In Fragoza, the employer (“Crestwood”) filed a petition for writ of mandate seeking a ruling from the Court of Appeal that venue is properly located in the county where the representative plaintiff worked, but not other counties where other aggrieved employees worked. The Court of Appeal came to the opposite conclusion, stating, “We hold that venue is proper in any county in which an aggrieved employee worked and Labor Code violations allegedly occurred.” Slip. op. at 5 (emphasis added).

The plaintiff worked for Crestwood in its Solano County facility, and suffered Labor Code violations in Solano County. However, the plaintiff filed her PAGA action in Alameda County, where other “aggrieved employees” suffered violations, because Crestwood also had a facility in Alameda County. Crestwood argued that, although the plaintiff could seek PAGA penalties for Labor Code violations against other aggrieved employees, the only proper venue to file her PAGA action is Solano County, where the violations against Fragoza herself occurred. The argument was based on Cal. Code Civ. Proc. § 393, which provides that for recovery of a penalty, venue is proper in “the county in which the cause, or some part of the cause, arose.”

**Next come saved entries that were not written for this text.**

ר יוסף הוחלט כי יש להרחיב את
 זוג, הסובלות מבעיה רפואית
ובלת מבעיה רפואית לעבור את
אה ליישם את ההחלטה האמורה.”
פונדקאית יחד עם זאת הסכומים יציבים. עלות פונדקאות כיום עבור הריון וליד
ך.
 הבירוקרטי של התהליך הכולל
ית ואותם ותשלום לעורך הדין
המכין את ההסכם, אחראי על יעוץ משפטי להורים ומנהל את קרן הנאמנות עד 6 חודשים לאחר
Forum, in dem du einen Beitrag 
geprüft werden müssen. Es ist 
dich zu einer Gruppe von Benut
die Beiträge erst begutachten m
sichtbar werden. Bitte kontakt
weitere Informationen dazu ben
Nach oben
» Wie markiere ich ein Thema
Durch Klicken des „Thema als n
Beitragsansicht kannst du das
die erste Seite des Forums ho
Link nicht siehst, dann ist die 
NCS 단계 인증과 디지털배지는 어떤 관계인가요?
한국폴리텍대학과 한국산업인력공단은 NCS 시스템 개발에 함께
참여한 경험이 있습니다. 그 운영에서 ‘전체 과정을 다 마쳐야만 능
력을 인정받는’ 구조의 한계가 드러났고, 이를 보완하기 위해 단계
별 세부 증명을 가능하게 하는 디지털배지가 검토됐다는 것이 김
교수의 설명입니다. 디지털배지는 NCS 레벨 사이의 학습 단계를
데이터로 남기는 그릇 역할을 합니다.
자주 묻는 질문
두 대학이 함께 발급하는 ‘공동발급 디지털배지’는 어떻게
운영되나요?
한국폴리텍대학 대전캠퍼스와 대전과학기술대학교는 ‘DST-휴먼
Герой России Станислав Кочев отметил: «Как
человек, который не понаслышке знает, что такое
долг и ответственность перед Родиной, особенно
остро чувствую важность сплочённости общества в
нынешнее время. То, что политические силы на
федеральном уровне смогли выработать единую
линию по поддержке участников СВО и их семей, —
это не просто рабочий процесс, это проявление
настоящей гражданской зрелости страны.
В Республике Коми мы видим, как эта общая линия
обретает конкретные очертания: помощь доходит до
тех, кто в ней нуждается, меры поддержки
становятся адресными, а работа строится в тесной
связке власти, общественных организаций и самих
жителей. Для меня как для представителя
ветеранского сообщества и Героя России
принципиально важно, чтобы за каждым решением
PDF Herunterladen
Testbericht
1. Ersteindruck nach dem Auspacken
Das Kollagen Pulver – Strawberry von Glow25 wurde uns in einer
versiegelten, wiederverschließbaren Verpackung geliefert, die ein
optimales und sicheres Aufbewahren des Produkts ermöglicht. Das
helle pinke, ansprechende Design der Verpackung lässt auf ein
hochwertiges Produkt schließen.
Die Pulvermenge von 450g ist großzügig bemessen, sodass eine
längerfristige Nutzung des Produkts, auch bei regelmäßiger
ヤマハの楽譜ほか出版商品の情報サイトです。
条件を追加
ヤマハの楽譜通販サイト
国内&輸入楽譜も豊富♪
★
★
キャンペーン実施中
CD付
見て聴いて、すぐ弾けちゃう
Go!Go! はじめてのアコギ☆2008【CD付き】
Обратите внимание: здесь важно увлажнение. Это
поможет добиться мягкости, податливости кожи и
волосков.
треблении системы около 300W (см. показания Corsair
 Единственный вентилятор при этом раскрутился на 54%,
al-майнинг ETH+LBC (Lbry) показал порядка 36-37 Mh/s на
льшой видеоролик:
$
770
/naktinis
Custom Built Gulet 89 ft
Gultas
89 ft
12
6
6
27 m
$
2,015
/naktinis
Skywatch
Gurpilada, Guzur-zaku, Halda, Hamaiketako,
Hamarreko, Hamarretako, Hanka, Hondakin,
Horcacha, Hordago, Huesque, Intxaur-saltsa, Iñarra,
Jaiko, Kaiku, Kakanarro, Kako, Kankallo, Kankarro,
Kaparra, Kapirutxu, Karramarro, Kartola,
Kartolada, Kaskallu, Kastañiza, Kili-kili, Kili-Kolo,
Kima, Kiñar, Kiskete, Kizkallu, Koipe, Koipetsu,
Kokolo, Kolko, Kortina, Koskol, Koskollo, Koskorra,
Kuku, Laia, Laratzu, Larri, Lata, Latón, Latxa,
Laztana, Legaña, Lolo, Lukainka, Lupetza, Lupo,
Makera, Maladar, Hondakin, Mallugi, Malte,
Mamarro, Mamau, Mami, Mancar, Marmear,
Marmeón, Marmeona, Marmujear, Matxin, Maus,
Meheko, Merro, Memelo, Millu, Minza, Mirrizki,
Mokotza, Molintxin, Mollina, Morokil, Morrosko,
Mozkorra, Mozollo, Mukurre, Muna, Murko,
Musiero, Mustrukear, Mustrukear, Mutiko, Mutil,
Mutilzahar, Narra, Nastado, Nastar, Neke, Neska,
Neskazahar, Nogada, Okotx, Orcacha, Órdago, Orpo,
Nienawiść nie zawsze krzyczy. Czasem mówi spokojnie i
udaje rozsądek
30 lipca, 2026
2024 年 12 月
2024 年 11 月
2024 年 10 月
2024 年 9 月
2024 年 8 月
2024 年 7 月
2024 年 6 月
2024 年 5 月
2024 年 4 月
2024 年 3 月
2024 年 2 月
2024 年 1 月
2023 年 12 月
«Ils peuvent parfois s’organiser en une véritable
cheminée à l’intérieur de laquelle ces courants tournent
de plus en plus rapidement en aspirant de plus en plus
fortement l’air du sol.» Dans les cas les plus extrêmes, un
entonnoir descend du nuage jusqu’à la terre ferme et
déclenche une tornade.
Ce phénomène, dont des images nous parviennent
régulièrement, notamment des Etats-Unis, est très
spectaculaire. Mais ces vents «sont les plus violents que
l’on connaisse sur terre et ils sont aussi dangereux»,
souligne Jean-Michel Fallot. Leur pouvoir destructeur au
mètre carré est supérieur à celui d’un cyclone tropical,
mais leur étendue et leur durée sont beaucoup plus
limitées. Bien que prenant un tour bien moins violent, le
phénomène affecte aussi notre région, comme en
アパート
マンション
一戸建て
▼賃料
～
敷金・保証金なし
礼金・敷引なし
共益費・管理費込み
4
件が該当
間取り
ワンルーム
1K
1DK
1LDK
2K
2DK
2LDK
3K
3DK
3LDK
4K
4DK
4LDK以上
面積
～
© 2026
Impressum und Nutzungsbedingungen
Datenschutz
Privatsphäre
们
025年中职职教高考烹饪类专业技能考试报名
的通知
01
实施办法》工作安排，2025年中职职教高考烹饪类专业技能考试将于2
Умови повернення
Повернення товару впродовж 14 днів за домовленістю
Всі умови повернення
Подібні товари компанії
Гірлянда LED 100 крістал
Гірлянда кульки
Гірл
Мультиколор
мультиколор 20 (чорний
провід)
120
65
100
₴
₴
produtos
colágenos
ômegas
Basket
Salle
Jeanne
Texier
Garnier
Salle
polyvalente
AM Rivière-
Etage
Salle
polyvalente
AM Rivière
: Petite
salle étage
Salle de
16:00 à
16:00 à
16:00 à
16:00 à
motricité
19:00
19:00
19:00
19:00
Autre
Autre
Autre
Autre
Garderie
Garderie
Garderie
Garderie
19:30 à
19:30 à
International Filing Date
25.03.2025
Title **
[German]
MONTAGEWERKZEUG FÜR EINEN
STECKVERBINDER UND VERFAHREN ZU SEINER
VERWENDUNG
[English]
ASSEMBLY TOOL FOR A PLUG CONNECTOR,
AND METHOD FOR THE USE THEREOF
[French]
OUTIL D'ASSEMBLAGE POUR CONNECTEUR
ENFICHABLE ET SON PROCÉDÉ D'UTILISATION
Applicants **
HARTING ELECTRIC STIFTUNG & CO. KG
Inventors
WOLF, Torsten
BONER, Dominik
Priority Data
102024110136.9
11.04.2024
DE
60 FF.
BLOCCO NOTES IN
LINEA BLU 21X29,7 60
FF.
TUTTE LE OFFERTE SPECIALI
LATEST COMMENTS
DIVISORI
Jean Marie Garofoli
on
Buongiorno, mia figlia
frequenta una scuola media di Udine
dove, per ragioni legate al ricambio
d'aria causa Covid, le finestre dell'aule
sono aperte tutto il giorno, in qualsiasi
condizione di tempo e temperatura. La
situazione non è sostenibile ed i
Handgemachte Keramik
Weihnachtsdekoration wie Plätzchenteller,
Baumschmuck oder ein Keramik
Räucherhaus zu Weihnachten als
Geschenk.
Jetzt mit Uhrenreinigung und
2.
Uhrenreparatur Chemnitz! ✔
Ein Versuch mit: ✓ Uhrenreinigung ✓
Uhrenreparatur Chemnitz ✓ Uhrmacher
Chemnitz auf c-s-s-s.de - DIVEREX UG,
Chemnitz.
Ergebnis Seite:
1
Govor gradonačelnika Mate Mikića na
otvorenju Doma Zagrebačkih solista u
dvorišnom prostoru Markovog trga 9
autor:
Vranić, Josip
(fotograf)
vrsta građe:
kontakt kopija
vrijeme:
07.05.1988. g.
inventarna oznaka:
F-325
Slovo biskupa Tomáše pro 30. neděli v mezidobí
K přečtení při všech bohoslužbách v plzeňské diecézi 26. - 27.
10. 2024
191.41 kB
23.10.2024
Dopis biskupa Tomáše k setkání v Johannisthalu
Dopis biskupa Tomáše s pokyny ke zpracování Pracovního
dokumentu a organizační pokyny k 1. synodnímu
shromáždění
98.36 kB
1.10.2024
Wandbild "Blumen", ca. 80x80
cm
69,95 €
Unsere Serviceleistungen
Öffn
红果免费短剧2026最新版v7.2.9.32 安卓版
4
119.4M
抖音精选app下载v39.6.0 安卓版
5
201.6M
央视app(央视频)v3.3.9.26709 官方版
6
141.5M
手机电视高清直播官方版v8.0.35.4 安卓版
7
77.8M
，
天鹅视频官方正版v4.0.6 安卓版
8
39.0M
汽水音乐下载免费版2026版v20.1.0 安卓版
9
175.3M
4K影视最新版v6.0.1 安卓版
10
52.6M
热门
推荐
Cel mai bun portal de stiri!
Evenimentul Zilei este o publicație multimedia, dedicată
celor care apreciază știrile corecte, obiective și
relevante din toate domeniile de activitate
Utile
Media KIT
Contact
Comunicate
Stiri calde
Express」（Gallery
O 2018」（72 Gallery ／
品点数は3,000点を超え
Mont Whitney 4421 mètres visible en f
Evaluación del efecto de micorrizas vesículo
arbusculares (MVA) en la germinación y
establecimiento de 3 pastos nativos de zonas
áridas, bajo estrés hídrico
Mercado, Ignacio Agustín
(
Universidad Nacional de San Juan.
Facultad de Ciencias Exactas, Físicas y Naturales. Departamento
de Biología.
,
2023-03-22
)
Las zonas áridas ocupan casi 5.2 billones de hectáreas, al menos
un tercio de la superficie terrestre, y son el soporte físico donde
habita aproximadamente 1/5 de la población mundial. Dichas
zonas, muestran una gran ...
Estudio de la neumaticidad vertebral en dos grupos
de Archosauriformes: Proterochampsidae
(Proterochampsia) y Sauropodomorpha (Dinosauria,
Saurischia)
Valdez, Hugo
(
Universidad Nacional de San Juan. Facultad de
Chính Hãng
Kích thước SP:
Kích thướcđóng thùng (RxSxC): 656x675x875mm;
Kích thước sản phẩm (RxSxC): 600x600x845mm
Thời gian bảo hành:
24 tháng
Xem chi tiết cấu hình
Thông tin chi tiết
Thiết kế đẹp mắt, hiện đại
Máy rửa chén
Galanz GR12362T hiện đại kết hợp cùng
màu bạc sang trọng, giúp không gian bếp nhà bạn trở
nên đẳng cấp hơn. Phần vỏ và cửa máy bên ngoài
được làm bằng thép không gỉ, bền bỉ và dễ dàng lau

The court stated that the problem with the defendant’s argument is that it “misapprehends the purpose of Fragoza’s personal allegations.” Slip. op at 6. The plaintiff’s allegations that she suffered Labor Code violations are necessary to establish her standing as a PAGA representative, not to establish venue. Id. “Once she established standing, Fragoza is suing as a proxy for the state, not as an individual. [Citation omitted] She has no individual claim.” Id. at 6-7. It follows that, under section 393, Crestwood’s liability or “some part of the cause [] arose” in Alameda County because Labor Code violations occurred there, at Crestwood’s facility. Id. at 7. Hence, the Court of Appeal’s holding that in PAGA actions, venue is proper in any county in which aggrieved employees allegedly suffered Labor Code violations.  

Employers’ advocates have bemoaned this decision as a pro-employee PAGA ruling that promotes “forum shopping” by employees. It is not, because Fragoza simply applies long-standing venue rules to the realities of the PAGA. The Supreme Court of California holds that PAGA actions have no individual component; PAGA plaintiffs may pursue civil penalties “only as the state’s designated proxy, suing on behalf of all affected employees.” Kim v. Reins International California, Inc., 9 Cal.5th 73, 87 (2020). Under section 323, the proper venue for a PAGA action is any county in which their Labor Code violations against these affected employees allegedly occurred.